Problems to work on:
1. Please explain, in one to three sentences, why the reply at the top of the email thread about built-in security groups says an auditor's request should not be treated as a "You must do this" statement.
2. In the email thread about built-in security groups, what outside authority did Andrew Fidel find stating that the built-in groups cannot be deleted?

*** Opening of Quoted passage ***

From what you're saying here, it doesn't sound like you need to basically...
well... completely f*ck up your environment, you just need to remove the
nesting of the Administrators group from the other groups.

Auditors saying that you need to delete a built-in group really need to get
a clue, just to be honest.  If you have to give it to them, then that
shouldn't be an issue.  Don't view an auditors request as a "You must do
this" statement, because it isn't.  They are basing their recommendations
off incomplete understanding of the Windows environment, fill in the missing
information and there is a really good chance that they'll go "Oh...".  It
really sounds like what you need is appropriate auditing to make sure that
you have your sensitive group memberships monitored for membership changes.



On 12/26/06, [EMAIL PROTECTED] <[EMAIL PROTECTED]> wrote:


Nope, we haven't delegated the rights to anyone else. We are a single
forest farm that hasn't done a schema update with the current staff so I
doubt they even know what the groups are for. They saw that Administrator
was a member of those groups, didn't know what they were for, and said to
disable them. This is the problem with SOX and similar setups, the auditors
and people making decisions based on their findings are often not the people
best equipped to make the decisions from a technical standpoint. Regardless
I found the list of built in accounts and groups and a reference from an
outside authority (article in ITPro) stating that the built in groups can
not be deleted, so I think I have enough ammo to push back =)

Thanks,
Andrew Fidel


 *"joe" <[EMAIL PROTECTED]>*
Sent by: [EMAIL PROTECTED]

12/23/2006 01:49 PM  Please respond to
[email protected]

  To
<[email protected]>  cc

 Subject
RE: [ActiveDir] Built in Security groups






Yep the reference is Error Code 0x55B (1371) in winerror.h....

*** Close of Quoted passage ***
*** Opening of Source material ***

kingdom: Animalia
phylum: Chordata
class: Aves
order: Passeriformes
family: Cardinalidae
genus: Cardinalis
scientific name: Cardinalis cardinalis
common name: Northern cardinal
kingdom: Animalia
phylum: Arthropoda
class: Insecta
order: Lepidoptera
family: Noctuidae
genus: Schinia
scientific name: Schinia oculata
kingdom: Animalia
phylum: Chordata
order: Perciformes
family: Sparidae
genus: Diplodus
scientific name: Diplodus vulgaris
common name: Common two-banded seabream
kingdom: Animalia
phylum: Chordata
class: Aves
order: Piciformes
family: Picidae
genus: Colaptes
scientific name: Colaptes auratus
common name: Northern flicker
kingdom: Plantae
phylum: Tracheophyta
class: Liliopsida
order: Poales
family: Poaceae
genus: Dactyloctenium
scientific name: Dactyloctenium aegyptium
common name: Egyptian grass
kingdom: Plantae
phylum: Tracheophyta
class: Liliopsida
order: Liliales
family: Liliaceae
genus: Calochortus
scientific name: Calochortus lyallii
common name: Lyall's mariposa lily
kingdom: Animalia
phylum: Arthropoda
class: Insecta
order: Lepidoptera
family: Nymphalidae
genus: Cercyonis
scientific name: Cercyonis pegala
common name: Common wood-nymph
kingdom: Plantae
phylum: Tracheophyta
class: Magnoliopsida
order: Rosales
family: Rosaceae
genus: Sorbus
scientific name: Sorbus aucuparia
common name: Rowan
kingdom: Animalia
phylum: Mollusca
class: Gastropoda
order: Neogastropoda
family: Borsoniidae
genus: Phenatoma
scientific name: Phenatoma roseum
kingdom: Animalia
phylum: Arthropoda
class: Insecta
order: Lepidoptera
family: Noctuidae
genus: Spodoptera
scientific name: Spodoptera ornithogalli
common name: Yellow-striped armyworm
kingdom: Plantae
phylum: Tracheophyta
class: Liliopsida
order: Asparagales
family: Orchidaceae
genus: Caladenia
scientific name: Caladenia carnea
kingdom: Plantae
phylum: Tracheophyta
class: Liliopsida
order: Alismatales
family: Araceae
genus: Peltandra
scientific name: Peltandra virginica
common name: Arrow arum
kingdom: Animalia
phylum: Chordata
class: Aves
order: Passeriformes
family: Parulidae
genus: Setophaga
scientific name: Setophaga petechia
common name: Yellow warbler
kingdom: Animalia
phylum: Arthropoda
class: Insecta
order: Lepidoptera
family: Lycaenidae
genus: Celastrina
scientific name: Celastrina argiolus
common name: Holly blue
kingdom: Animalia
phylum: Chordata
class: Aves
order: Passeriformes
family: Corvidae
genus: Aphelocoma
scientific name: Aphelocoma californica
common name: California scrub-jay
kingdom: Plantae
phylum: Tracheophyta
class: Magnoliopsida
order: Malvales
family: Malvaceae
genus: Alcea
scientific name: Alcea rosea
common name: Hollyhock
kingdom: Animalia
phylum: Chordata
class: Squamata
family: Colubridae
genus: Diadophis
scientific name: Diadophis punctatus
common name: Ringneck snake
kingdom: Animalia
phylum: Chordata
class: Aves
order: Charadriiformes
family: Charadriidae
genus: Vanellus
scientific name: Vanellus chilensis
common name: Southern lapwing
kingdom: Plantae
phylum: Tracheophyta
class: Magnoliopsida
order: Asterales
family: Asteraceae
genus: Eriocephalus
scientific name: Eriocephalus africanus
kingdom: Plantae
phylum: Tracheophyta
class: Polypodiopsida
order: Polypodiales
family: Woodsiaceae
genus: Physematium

*** Close of Source material ***

Solutions by task:
1. Auditors base their recommendations on an incomplete understanding of the Windows environment. If the missing information is filled in, there is a really good chance they will reconsider.

2. An article in ITPro.